Intervention de Thierry Foucaud

Réunion du 20 mars 2013 à 21h30
Séparation et régulation des activités bancaires — Article 1er

Photo de Thierry FoucaudThierry Foucaud :

Ensuite, le prix des denrées agricoles, et singulièrement des céréales, a connu, depuis le développement des marchés de vente à terme sur ces produits, une progression continue, alors que le nombre des exploitants avait tendance à se réduire et le revenu des agriculteurs à stagner ou baisser. L’organisation non gouvernementale Oxfam l’a d’ailleurs souligné dans un rapport récent, qui met en question l’attitude de banques telles que BNP Paribas, BPCE Natixis – cette banque d’investissement est désormais juridiquement séparée des activités de détail de BPCE –, le Crédit agricole et la Société générale. Comme par hasard, il s’agit de nos quatre établissements considérés comme « too big to fail », bien qu’ils présentent les caractéristiques du risque systémique, puisqu’ils participent à des fonds d’investissement dont une partie des actifs consiste en produits financiers dérivés de matières agricoles.

Pour aller vite, pendant que les planteurs de bananes du Costa Rica, de Colombie ou de Martinique sont rançonnés, les fonds d’investissement œuvrant sur les matières premières agricoles engrangent des bénéfices destinés à augmenter le rendement de fonds de pension, peut-être ceux des retraités floridiens ! De la même manière, alors qu’une partie des pays d’Afrique subsaharienne souffre d’une couverture insuffisante de leurs besoins alimentaires primaires, la moindre sécheresse temporaire australienne offre l’opportunité d’un relèvement des cours du blé ou du maïs à terme rapproché, ce qui dégage une rentabilité complémentaire pour les fonds d’investissement.

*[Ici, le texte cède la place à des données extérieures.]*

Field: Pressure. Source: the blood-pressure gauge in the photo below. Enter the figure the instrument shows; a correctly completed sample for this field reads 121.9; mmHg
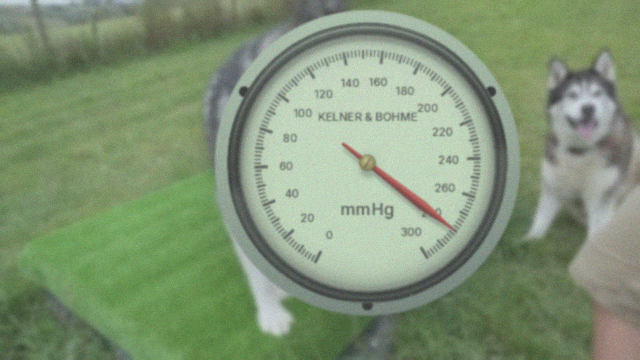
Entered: 280; mmHg
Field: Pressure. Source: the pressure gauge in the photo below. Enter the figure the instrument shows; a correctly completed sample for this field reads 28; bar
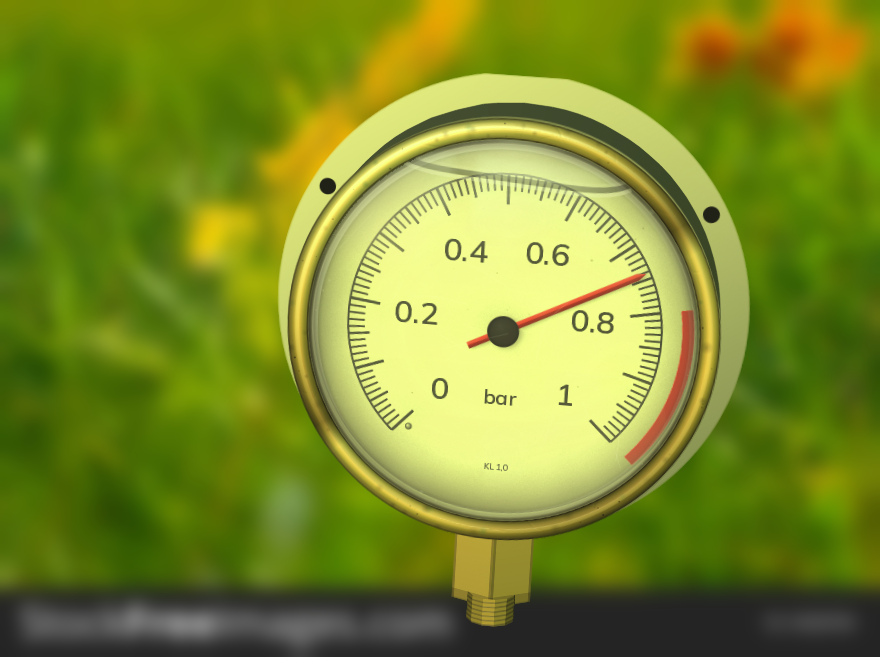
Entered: 0.74; bar
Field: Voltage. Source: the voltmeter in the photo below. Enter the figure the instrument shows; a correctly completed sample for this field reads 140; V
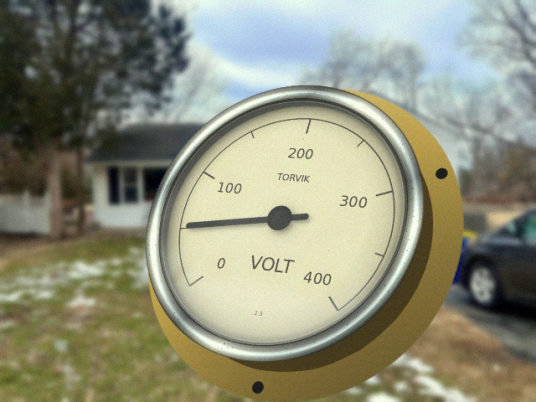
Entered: 50; V
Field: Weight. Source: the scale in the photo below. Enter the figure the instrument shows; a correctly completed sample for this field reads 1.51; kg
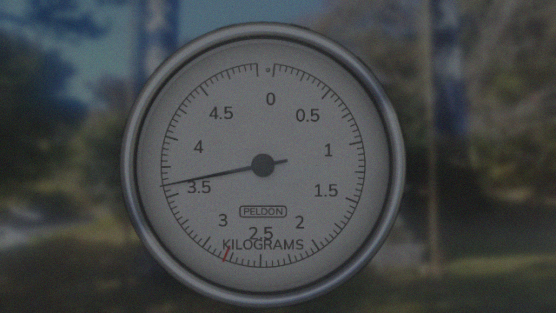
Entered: 3.6; kg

La spéculation peut évidemment toucher d’autres produits, non seulement les céréales, mais aussi, par exemple, les fruits, les agrumes en vrac ou préparations, les produits de l’élevage. Peut-être direz-vous que là n’est pas la question. Mais le problème, selon nous, c’est que la moindre information, la moindre pénurie, qu’elle soit potentielle ou avérée, est l’occasion de dégager un profit complémentaire. Et ce profit, il va au fonds d’investissement, non au producteur !

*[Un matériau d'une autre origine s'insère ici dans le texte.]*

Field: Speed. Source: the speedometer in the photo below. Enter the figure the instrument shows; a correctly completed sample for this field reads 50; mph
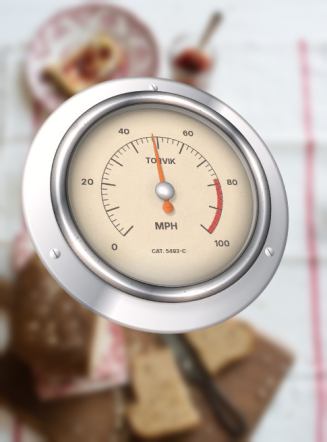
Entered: 48; mph
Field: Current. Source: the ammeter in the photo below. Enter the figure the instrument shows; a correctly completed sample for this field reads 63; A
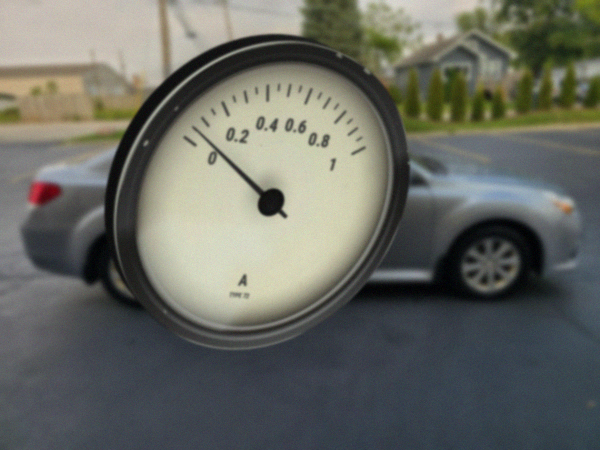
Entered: 0.05; A
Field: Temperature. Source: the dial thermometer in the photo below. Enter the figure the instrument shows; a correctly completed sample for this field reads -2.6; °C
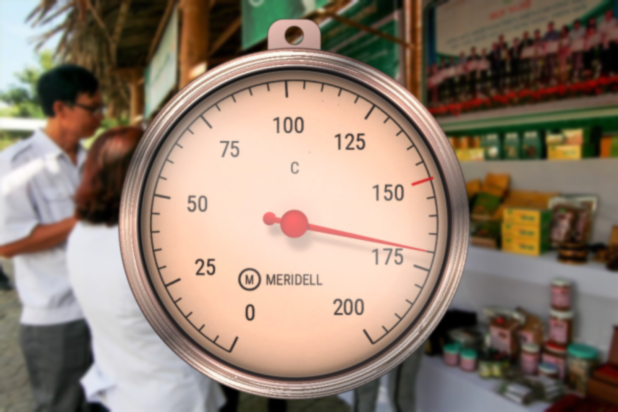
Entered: 170; °C
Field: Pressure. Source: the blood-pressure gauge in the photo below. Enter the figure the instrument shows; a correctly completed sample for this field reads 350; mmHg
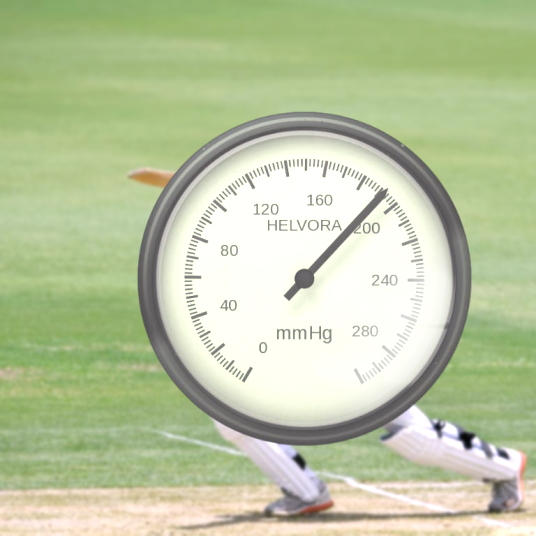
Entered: 192; mmHg
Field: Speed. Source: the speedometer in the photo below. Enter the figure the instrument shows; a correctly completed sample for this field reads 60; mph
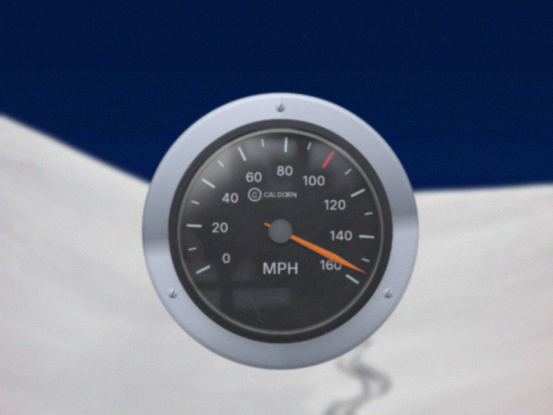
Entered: 155; mph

La France doit clairement donner l’exemple, en se refusant à laisser pratiquer cette spéculation sur la faim, qui accompagne, comme notre collègue Desessard l’a dit tout à l’heure, les fonds souscripteurs de produits financiers dérivés ou, plus encore peut-être, de produits purement indiciels dans le droit fil des activités notamment du MATIF, le Marché à terme des instruments financiers de la Bourse de Paris, ce lieu où se déroule une bonne part des transactions sur matières agricoles.

Il nous semble, d’ailleurs, que nous aurions un autre rôle à jouer sur le plan de la santé et de la sécurité alimentaire de l’ensemble des populations de la planète. Et il serait, bien sûr, préférable d’emprunter d’autres voies que celles de la spéculation sur dérivés et indices !

C’est la raison pour laquelle, monsieur le ministre, nous avons proposé cet amendement auquel vous êtes défavorable.